Genç avukatlar geçinemiyor

Prof.Dr. İbrahim Kaboğlu’na, Cumartesi- Pazar günü yapılacak baro seçiminde de gündeme gelecek olan genç avukatların geçim zorluğu çektiğini hatırlattım, seçilmesi halinde bu konuda neler yapacağını sordum. Kaboğlu şunları söyledi: “Genç meslektaşlar geçinemiyor, gelecekten umutları yok. Dolayısıyla Barodan da umudu kesmiş durumdalar. Bu sebeple seçimi kazandıktan sonra yapacağımız ilk iş Genç Avukatlar Meclisi kurmak olacak. Genç meslektaşları, sorunlarını barolarıyla birlikte, katılımcı bir yönetim anlayışıyla çözmeye teşvik edeceğiz. Kampanyamızı da bu hedef doğrultusunda katılımcı anlayışla yürüttük. Özellikle genç avukatlardan sorunlarını çözüm önerileriyle birlikte iletmelerini istedik. Gelen önerileri de ekibimiz titiz bir çalışmayla programımıza ekledi. Kampanya, başka adaylar ile yarışarak veya rekabet edilerek değil, hedefe odaklanılarak  yürütülüyor.”

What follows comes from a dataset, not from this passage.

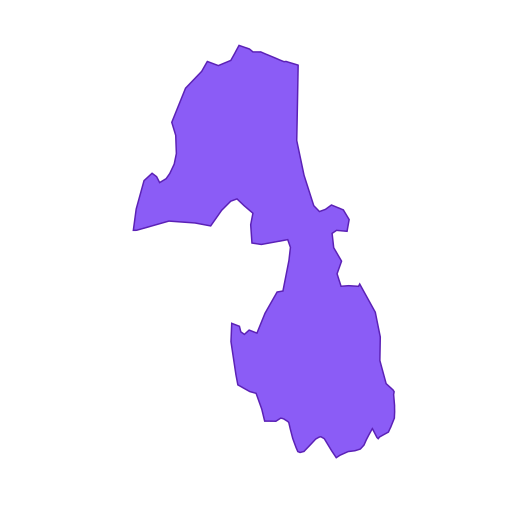 the district of An Nuhud, North Kordufan, Sudan, rotated 352°
{"feature_id": "16777658B62353241688309", "entity_name": "An Nuhud", "entity_type": "district", "adm_level": 2, "iso_a3": "SDN", "parent_name": "Sudan", "parent_adm1": "North Kordufan", "projection": "equal_earth", "projection_center": [28.354, 13.164], "detail": "fine", "context": "isolated", "style": "filled", "palette": "violet", "viewbox_px": 512, "rotation_deg": 352, "n_neighbors": 0, "source": "geoboundaries", "source_scale": "gbopen_adm2", "svg_char_len": 1921}
<svg xmlns="http://www.w3.org/2000/svg" viewBox="0 0 512 512"><g transform="rotate(352 256 256)"><path d="M366.8,336.9L366.3,328.3L354.8,298.2L353.3,300.3L343.7,298.3L336.0,297.8L333.8,284.9L340.0,273.0L334.1,258.6L334.5,244.2L339.3,241.8L349.6,244.2L353.3,232.9L348.9,222.5L337.8,216.0L331.2,219.5L325.0,220.8L320.2,214.2L314.8,182.7L312.4,147.3L315.8,126.2L318.6,108.7L324.2,73.5L324.3,72.9L324.2,72.8L318.8,70.3L315.3,68.7L312.8,67.5L312.7,67.5L310.8,67.5L305.8,64.6L305.4,64.3L295.0,58.1L294.4,57.8L289.0,54.5L288.4,54.5L281.4,53.5L279.6,51.5L278.3,50.1L268.5,45.1L264.8,50.1L263.0,52.6L258.3,58.8L245.2,62.2L234.9,56.6L234.7,56.8L227.9,65.6L209.6,80.0L191.2,111.9L193.3,125.4L191.4,143.5L187.8,153.6L182.1,162.3L177.8,166.9L170.8,169.9L168.6,163.6L164.6,159.6L155.6,165.8L143.9,192.8L138.1,213.5L141.3,213.9L174.6,209.3L200.2,214.8L215.3,219.9L228.3,206.0L238.6,198.2L245.1,196.8L251.3,204.6L258.9,213.2L255.1,224.3L253.8,242.6L262.9,245.3L289.7,244.2L291.3,252.3L288.0,265.0L277.8,294.4L271.9,294.6L257.0,313.9L246.2,332.5L238.9,328.4L233.6,332.0L230.4,329.0L229.8,323.3L222.6,319.3L219.3,337.3L219.6,370.7L220.1,381.1L228.1,387.2L231.0,389.4L237.0,392.0L240.4,408.5L241.0,414.7L241.6,420.7L247.6,421.6L252.7,422.4L257.9,420.0L259.4,420.5L260.8,421.2L264.1,424.0L264.8,424.7L265.3,425.6L265.9,432.3L267.0,441.9L269.0,451.2L270.2,455.5L272.3,456.7L276.4,456.2L276.7,455.9L279.5,453.7L284.7,449.6L289.6,445.6L291.6,444.8L293.5,444.1L295.1,444.0L298.2,446.4L303.7,459.2L307.4,466.9L311.4,465.0L320.0,462.5L326.9,462.6L332.4,461.7L332.8,461.4L336.6,458.3L339.7,453.3L342.9,448.8L347.2,443.1L347.3,443.3L350.5,452.5L351.6,453.9L352.0,453.5L353.2,452.4L357.8,450.6L362.6,448.8L364.8,445.4L365.5,444.4L370.5,435.7L370.6,434.9L371.6,429.6L372.1,425.4L372.4,423.3L373.0,412.4L373.9,409.6L373.0,407.6L371.8,406.2L367.1,400.5L364.1,376.8L367.8,353.5L366.8,336.9Z" fill="#8b5cf6" stroke="#5b21b6" stroke-width="1.5"/></g></svg>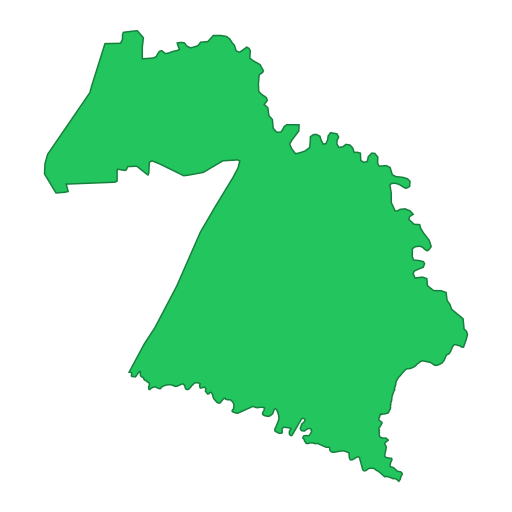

Can Atalay konusunda sessiz kaldılar

Avukat Can Atalay ve diğer tutuklu avukatlar konusunda İstanbul Barosu’nun genelde sessiz kaldığını öne süren Kaboğlu, açıklamasını şöyle sürdürdü: “İstanbul Barosu’nu bölme operasyonu mesleğe ve avukatların genel örgütlülüğüne çok zarar verdi. Baronun güç kaybetmesi karşısında özellikle siyasi muhalif avukatlara yönelik keyfi ve Anayasa’ya aykırı uygulamalar arttı. Can Atalay bunun en somut örneği. İstanbul Barosu hem Atalay hem de diğer tutuklu üyelerine yapılanlar karşısında maalesef genellikle sessiz kaldı. Bizim kurmayı öngördüğümüz Adil Yargılanma Hakkı Araştırma ve İhlalleri İzleme Merkezi, başta baro üyeleri gelmek üzere  sav + savunma + hüküm üçlüsünde ortaya çıkan ihlalleri izleyecek, teşhir edecek ve çözüm önerileri üretecek.”